Ich bin erleichtert, dass wir nicht noch mal ganz von vorne anfangen und über die Sinnhaftigkeit des Instruments Mindestlohn streiten müssen. Im Vorfeld der Einführung hatten Arbeitgeberverbände oder Forschungsinstitute ja die schlimmsten Befürchtungen für die wirtschaftliche Entwicklung. Wir wissen längst, dass es nicht so gekommen ist. Im Gegenteil, der Mindestlohn wirkt und er wirkt sich positiv aus. Seit der Einführung im Jahr 2015 haben über vier Millionen Beschäftigte unmittelbar von ihm profitiert. Und laut Mindestlohnkommission ist in diesem Zeitraum nicht nur die Gesamtzahl der Beschäftigten gestiegen, sondern auch das Stundenlohn-Niveau.

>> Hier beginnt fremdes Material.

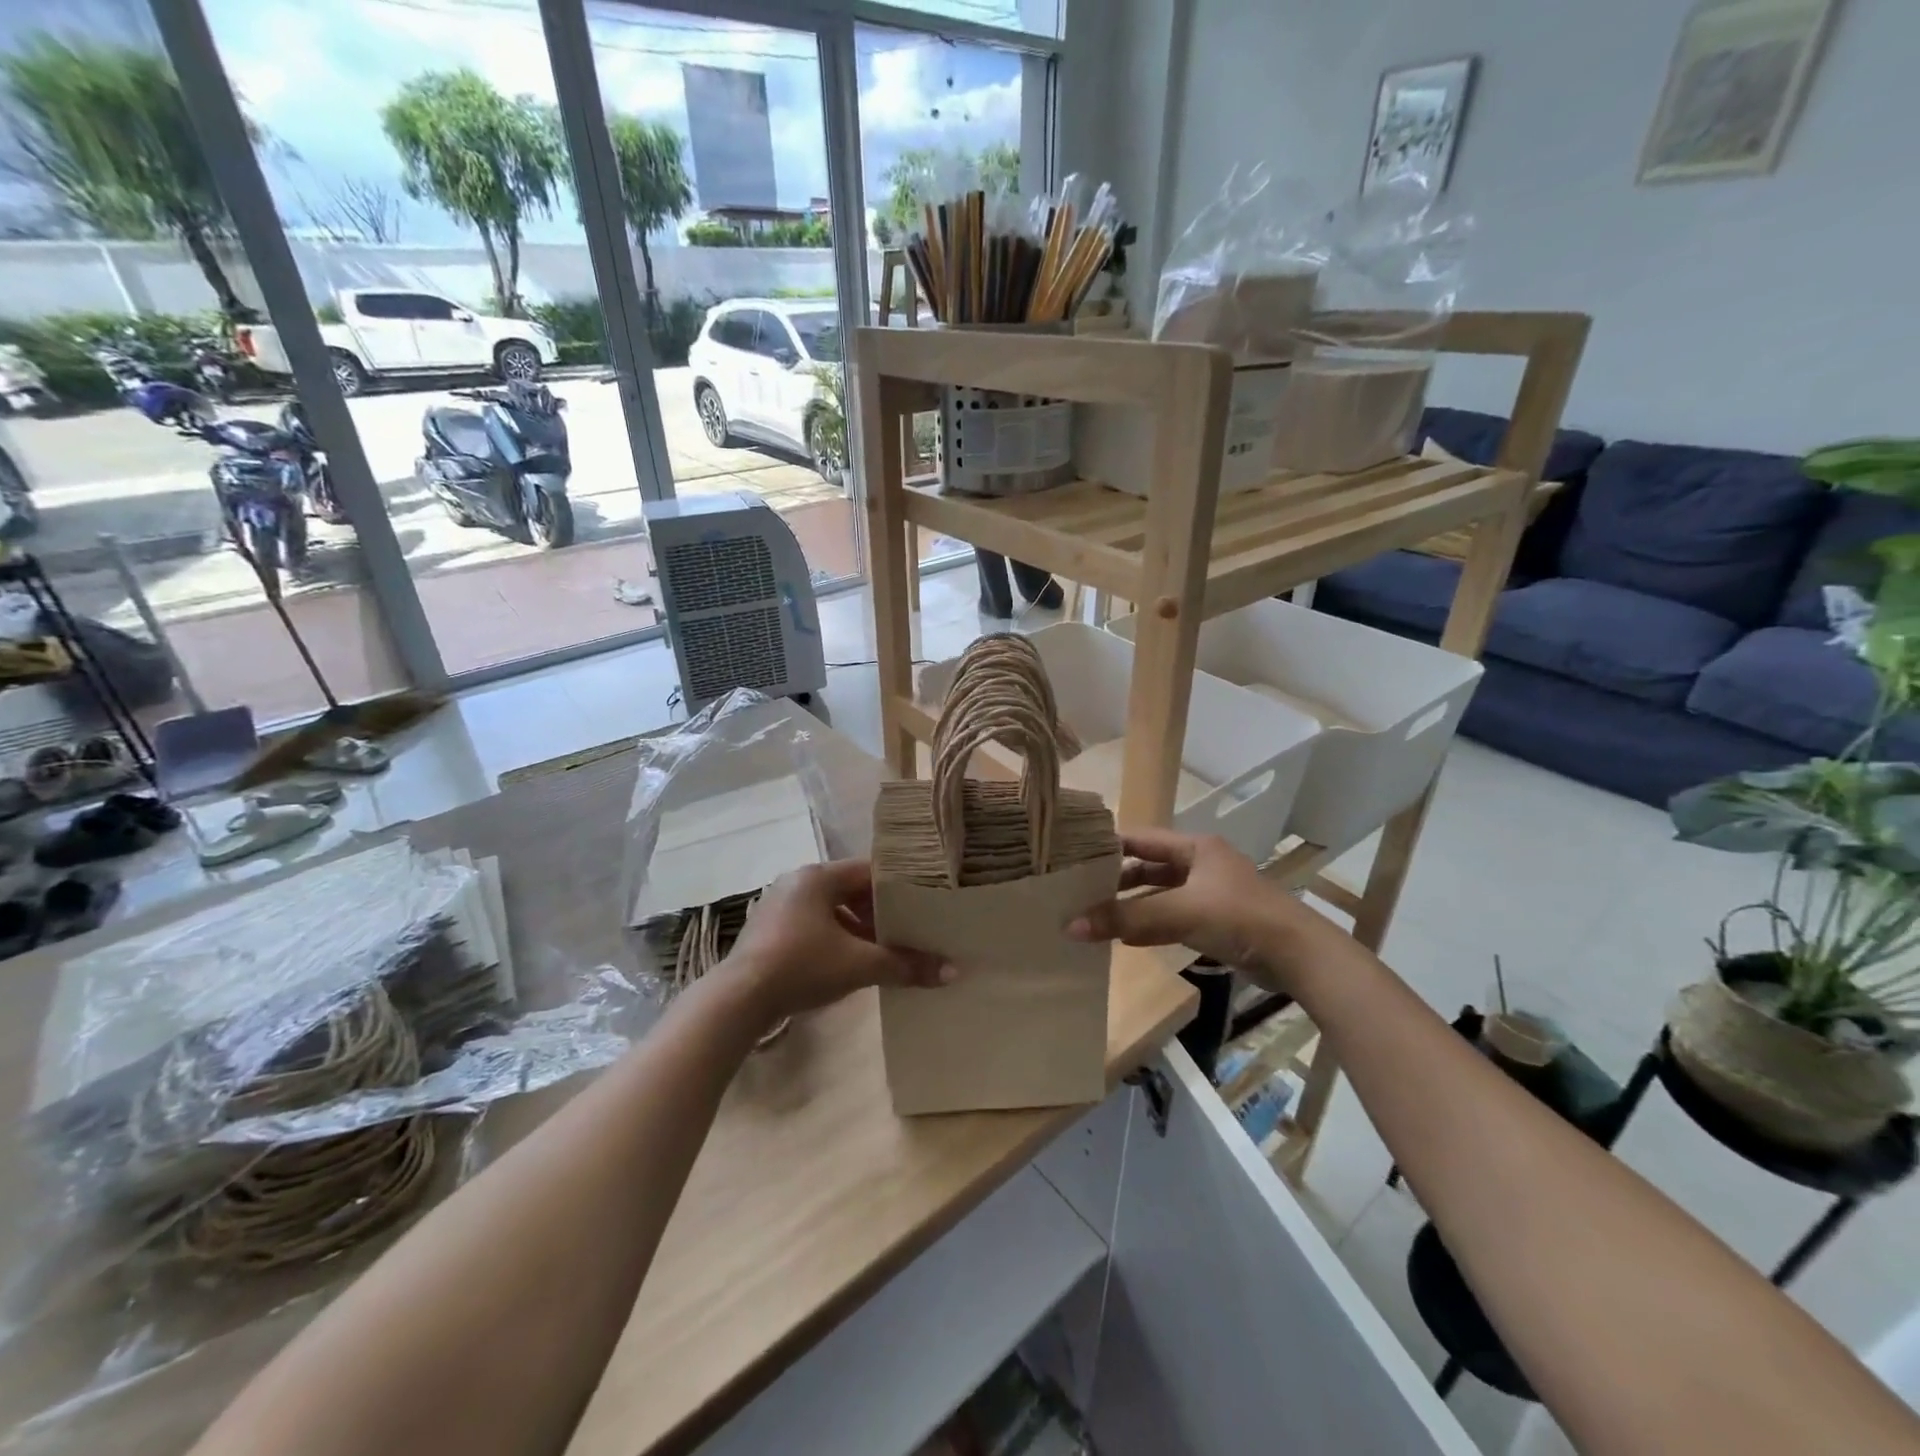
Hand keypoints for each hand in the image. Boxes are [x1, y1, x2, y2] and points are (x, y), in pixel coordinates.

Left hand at [725, 860, 949, 1021]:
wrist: (739, 999)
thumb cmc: (802, 966)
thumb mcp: (859, 965)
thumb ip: (905, 965)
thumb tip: (951, 972)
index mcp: (818, 876)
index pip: (869, 870)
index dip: (898, 886)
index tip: (921, 903)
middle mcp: (796, 881)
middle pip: (849, 889)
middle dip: (877, 911)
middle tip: (905, 930)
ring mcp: (778, 905)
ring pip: (830, 909)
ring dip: (856, 927)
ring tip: (881, 950)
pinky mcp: (767, 930)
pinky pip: (811, 925)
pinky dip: (833, 938)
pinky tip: (847, 963)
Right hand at [1068, 829, 1342, 989]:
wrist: (1300, 957)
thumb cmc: (1239, 918)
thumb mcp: (1180, 913)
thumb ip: (1126, 919)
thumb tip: (1070, 926)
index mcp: (1195, 847)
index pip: (1140, 838)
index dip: (1107, 846)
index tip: (1072, 858)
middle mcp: (1201, 864)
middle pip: (1148, 866)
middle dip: (1116, 879)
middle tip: (1078, 891)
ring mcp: (1209, 893)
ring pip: (1159, 894)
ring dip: (1131, 905)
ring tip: (1095, 915)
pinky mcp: (1216, 921)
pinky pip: (1173, 917)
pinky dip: (1150, 924)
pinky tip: (1126, 938)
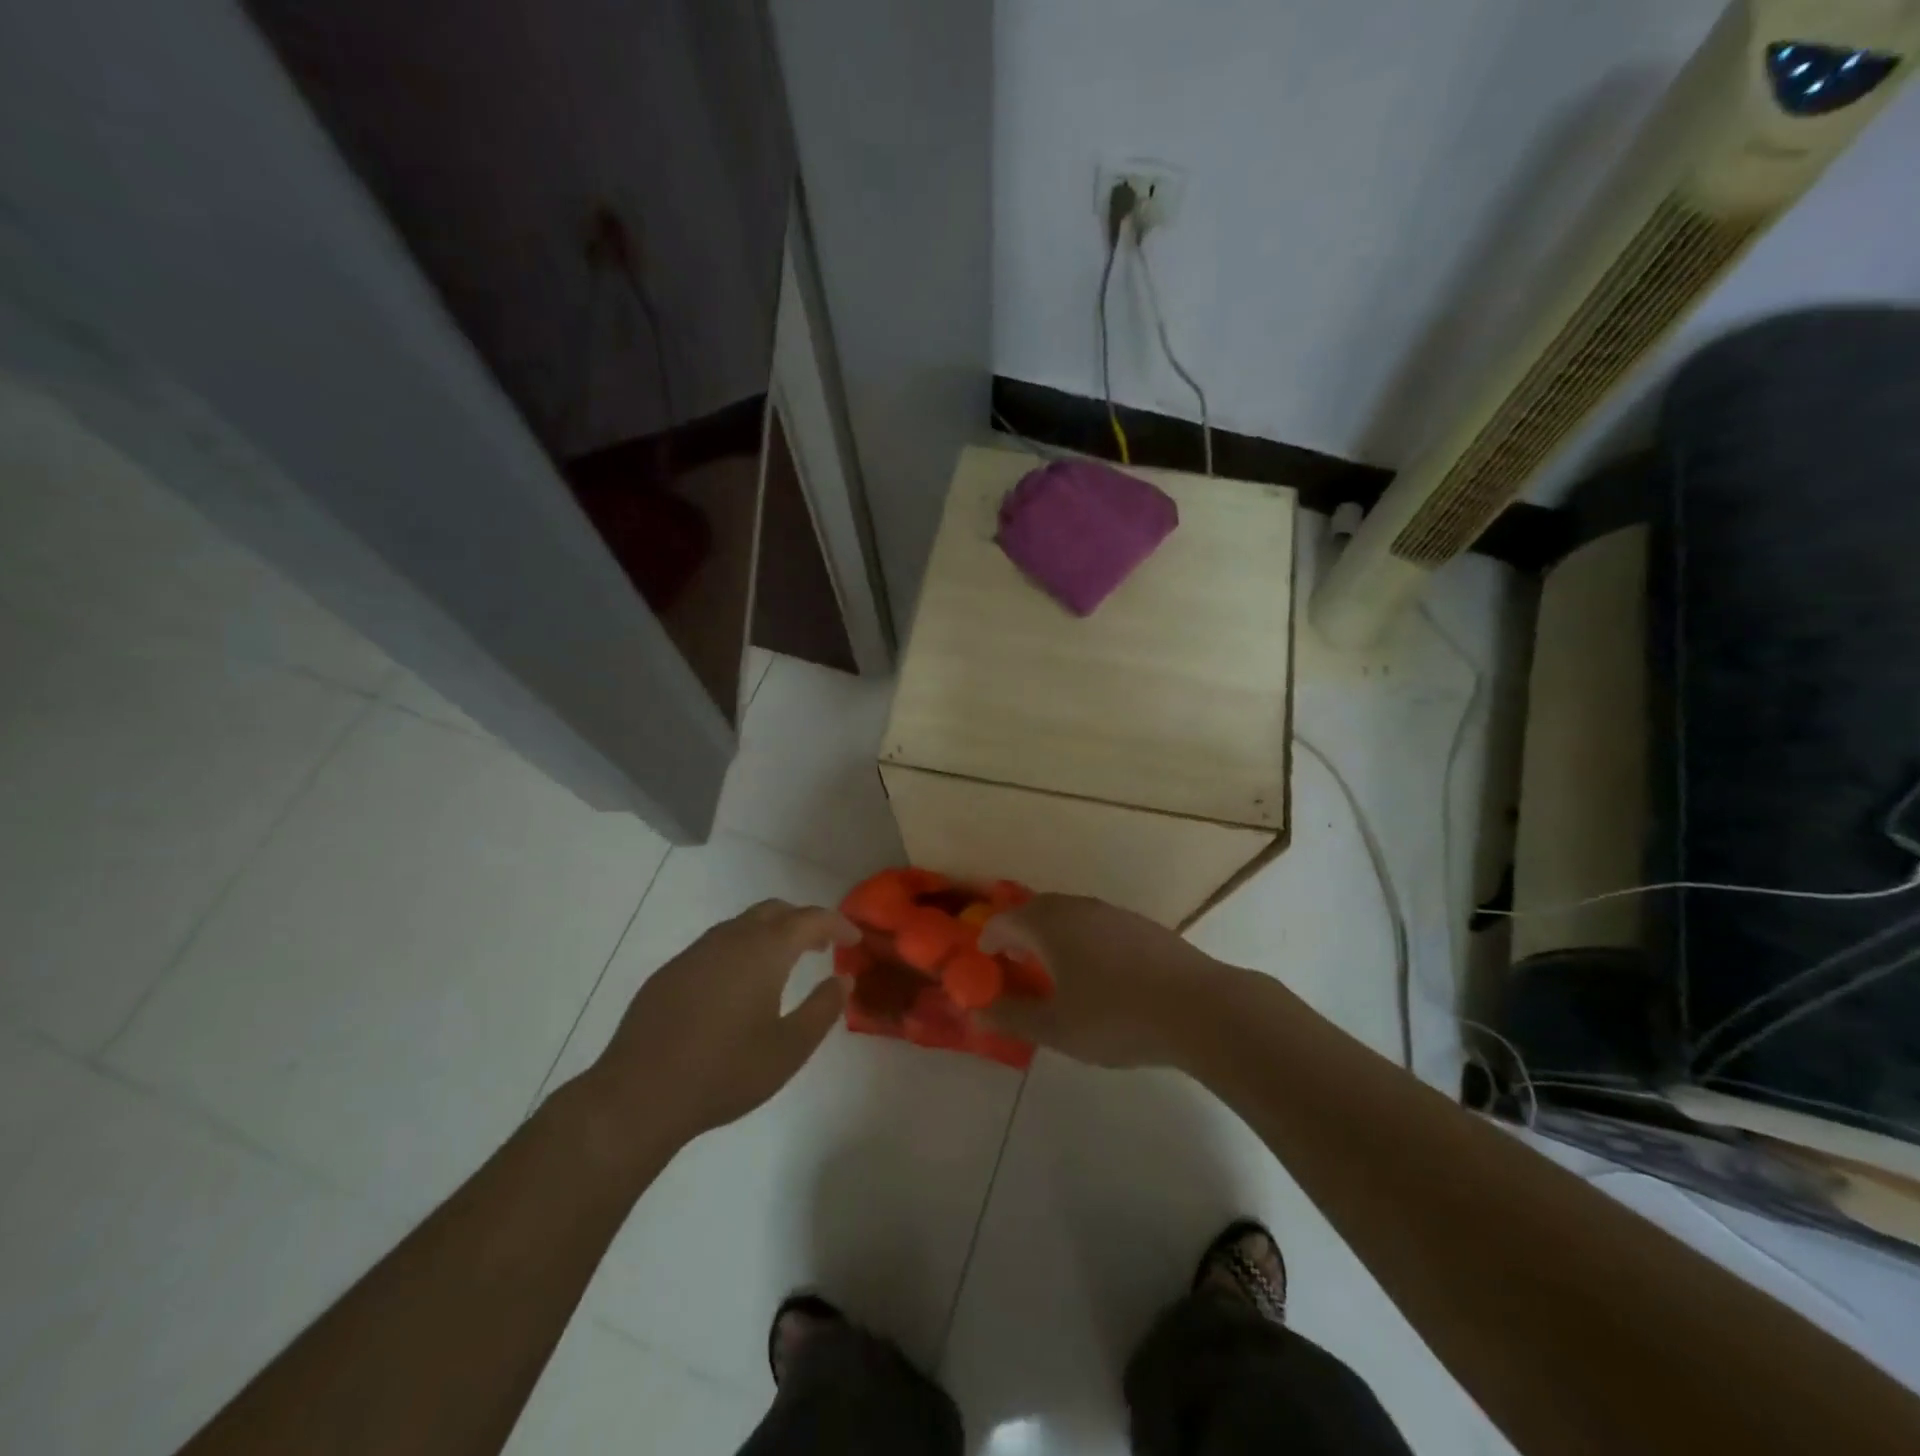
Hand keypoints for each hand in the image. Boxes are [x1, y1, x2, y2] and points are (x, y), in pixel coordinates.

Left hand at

Hinzu kommt der Effekt, dass der Mindestlohn sogar Löhne oberhalb dieser Grenze beeinflusst. Soll heißen: Viele Unternehmen heben generell ihre Löhne an, um keinen Wettbewerbsnachteil gegenüber Konkurrenten zu haben. Aber auch die Wirtschaft profitiert vom Mindestlohn. Denn dadurch erhöht sich die Kaufkraft. Der DGB hat mehrfach darauf hingewiesen, dass ein Cent mehr Mindestlohn einen Kaufkraftgewinn von 20 Millionen Euro im Jahr auslöst. Angesichts dieser Fakten steht für uns vom SSW fest: Die Maßnahme, einen Mindestlohn einzuführen war gut und richtig. Aber diese Maßnahme war eben noch nicht weitreichend genug. 

Mir ist bewusst, dass der Mindestlohn über die kommenden 2 Jahre schrittweise auf 10,45 Euro erhöht werden soll. Gleichzeitig ist aber schon jetzt klar, dass auch dieser Stundenlohn Beschäftigte nicht effektiv vor Armut schützt. Das hat das Bundesarbeitsministerium ja wie erwähnt schon vor über 2 Jahren eindeutig bestätigt. Für eine armutsfeste Entlohnung und ein Rentenniveau oberhalb der Grundsicherung muss der Mindestlohn deutlicher angehoben werden. Wir fordern daher die Erhöhung auf 13 Euro. Und zwar nicht erst in 1-2 Jahren sondern schnellstmöglich und an der Tarifentwicklung orientiert. 

Neben dem Schutz vor Armut muss ein Mindestlohn aber auch dem Grundsatz folgten, dass für die gleiche Arbeit der gleiche Lohn gezahlt wird. Genau dies ist mit den geltenden Ausnahmeregelungen für Jugendliche zwischen 15 und 18 Jahren und für Langzeitarbeitslose aber nicht gegeben. Deshalb brauchen wir auch hier eine Änderung. Diese Ausnahmen müssen konsequenterweise gestrichen werden. Ich halte also fest: Mit einer entsprechenden Bundesratsinitiative zur Änderung des Mindestlohngesetzes könnten wir dieses Regelwerk deutlich verbessern und fairer machen. Ich bitte daher um Unterstützung für unseren Antrag.